- Opening Delimiter -
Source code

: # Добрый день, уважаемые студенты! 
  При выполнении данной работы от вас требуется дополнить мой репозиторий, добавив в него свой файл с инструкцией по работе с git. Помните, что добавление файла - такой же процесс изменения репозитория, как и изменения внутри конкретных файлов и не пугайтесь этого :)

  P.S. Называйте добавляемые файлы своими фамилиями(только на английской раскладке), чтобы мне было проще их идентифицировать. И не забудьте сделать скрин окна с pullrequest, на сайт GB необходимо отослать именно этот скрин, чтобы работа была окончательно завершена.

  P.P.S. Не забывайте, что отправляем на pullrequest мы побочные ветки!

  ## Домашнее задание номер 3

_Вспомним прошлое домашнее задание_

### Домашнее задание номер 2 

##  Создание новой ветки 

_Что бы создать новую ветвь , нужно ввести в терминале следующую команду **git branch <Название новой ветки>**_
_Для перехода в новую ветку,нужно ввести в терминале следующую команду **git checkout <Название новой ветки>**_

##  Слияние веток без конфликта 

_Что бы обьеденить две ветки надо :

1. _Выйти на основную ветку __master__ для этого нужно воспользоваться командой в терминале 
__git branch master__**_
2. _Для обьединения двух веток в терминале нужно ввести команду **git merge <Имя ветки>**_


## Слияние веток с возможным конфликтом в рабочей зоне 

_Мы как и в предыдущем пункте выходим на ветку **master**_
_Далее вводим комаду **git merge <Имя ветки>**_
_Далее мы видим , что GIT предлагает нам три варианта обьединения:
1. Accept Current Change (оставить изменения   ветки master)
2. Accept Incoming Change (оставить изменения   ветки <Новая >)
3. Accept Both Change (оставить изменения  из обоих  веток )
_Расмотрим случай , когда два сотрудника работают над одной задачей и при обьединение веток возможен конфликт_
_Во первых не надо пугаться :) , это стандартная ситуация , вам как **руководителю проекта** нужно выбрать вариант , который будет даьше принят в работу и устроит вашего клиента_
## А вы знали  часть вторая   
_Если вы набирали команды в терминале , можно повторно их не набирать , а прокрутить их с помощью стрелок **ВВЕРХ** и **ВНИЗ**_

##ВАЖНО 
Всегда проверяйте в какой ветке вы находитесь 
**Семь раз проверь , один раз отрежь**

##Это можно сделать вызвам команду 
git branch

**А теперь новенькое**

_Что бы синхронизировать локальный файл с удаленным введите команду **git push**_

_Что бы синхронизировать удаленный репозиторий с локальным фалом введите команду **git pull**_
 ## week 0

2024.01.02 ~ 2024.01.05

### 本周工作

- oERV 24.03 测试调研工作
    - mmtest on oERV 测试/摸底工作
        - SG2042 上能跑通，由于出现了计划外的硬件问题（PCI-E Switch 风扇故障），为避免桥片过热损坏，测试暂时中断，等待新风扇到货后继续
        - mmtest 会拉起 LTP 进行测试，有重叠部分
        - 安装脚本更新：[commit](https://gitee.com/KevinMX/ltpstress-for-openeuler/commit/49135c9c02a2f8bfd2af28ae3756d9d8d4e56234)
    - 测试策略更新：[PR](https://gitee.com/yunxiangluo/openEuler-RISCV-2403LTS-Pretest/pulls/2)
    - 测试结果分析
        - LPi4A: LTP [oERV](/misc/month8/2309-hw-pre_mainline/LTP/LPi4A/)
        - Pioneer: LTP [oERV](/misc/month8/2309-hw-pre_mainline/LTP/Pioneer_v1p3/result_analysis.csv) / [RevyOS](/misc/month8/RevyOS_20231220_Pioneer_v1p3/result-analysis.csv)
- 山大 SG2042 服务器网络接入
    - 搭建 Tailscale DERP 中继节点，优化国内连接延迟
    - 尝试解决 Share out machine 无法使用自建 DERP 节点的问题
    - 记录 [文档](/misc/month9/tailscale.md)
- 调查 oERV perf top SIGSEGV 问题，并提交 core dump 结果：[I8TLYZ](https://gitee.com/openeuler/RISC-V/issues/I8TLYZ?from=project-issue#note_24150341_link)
- Closing Delimiter -
Activity → Only the lines from the one containing "- 记录 [文档](/misc/month9/tailscale.md)" through the end of the data above are wanted, both ends included; restate them word for word.

Answer to the exercise →
    - 记录 [文档](/misc/month9/tailscale.md)
- 调查 oERV perf top SIGSEGV 问题，并提交 core dump 结果：[I8TLYZ](https://gitee.com/openeuler/RISC-V/issues/I8TLYZ?from=project-issue#note_24150341_link)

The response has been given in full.